_EXERCISE MATERIAL_:
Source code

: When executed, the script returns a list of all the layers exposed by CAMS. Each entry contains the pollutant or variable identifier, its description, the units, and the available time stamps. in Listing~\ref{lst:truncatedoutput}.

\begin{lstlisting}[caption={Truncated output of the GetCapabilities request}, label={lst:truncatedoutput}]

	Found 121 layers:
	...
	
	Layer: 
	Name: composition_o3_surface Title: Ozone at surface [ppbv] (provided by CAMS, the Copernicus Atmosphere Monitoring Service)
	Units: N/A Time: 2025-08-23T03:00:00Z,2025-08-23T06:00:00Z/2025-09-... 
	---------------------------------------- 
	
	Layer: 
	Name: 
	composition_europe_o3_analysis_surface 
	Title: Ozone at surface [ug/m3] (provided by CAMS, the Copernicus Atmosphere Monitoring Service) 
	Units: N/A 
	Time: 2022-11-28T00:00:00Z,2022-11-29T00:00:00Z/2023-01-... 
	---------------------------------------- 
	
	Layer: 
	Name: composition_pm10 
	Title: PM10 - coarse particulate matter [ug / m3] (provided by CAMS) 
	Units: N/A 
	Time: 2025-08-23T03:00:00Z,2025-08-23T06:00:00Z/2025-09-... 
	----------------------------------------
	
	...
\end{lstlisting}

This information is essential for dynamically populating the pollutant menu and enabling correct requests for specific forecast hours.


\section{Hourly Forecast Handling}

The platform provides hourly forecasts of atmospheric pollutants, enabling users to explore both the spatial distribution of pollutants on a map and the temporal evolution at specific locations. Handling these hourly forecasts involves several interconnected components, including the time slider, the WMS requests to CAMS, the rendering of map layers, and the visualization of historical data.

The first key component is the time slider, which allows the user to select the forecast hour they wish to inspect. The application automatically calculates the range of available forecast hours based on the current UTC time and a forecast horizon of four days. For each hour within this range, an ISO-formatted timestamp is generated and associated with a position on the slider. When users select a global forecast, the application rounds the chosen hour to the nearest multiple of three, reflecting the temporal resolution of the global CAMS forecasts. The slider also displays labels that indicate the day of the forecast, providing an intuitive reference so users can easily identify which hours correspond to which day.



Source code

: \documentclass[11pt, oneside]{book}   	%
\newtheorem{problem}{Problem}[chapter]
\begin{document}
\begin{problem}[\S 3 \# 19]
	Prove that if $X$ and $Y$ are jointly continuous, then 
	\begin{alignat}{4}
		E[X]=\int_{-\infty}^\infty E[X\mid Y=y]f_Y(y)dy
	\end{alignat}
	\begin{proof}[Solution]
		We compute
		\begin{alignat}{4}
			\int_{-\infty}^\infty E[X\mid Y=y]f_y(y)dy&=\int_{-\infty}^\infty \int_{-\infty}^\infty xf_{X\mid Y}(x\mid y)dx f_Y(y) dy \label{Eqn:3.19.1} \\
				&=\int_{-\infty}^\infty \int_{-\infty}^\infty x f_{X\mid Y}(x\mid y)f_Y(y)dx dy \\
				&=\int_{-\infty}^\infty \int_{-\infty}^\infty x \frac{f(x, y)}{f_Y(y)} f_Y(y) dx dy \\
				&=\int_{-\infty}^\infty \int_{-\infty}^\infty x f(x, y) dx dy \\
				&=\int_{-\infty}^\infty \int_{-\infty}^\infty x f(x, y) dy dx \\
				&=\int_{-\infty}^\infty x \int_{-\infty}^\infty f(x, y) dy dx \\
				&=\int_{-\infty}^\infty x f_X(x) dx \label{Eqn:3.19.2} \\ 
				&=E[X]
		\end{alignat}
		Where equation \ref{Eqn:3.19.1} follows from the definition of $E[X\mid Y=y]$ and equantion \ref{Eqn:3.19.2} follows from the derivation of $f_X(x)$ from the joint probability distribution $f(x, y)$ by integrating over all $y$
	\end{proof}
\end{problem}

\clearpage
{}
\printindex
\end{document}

...

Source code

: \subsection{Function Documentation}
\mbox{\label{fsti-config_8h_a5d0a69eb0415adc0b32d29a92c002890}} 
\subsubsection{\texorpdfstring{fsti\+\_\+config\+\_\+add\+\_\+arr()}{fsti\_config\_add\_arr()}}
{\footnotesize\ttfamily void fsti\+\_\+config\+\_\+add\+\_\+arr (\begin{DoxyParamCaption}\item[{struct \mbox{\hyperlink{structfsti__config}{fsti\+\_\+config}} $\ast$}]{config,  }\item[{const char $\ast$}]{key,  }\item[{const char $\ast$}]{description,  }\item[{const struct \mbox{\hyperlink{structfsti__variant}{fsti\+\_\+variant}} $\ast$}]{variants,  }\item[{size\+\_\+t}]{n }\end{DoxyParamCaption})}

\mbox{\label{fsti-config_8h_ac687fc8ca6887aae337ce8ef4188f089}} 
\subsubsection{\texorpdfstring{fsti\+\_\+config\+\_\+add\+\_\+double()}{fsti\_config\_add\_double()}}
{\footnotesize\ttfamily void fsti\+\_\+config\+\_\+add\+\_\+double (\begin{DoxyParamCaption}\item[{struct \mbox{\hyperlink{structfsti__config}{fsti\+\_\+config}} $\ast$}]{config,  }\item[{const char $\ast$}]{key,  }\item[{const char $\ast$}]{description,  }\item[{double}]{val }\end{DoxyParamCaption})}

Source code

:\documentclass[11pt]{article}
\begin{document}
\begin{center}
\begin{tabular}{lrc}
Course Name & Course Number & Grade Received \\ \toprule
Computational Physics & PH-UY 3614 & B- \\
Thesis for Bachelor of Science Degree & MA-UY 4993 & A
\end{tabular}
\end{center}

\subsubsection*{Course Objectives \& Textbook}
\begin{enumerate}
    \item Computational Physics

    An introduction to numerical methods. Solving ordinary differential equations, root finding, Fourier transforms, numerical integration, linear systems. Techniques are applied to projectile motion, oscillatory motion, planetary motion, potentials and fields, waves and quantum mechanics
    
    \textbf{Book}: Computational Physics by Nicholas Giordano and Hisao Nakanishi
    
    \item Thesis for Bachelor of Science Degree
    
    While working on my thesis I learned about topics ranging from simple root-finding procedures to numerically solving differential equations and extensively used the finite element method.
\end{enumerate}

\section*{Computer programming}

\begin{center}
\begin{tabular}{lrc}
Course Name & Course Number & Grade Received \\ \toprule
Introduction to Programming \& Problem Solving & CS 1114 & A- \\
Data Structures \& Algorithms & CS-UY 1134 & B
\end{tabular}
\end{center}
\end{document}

_EXERCISE_: For the string "Ozone", show each line of the entries above where it occurs.

_TASK SOLUTION_:
	Name: composition_o3_surface Title: Ozone at surface [ppbv] (provided by CAMS, the Copernicus Atmosphere Monitoring Service)
	Title: Ozone at surface [ug/m3] (provided by CAMS, the Copernicus Atmosphere Monitoring Service) 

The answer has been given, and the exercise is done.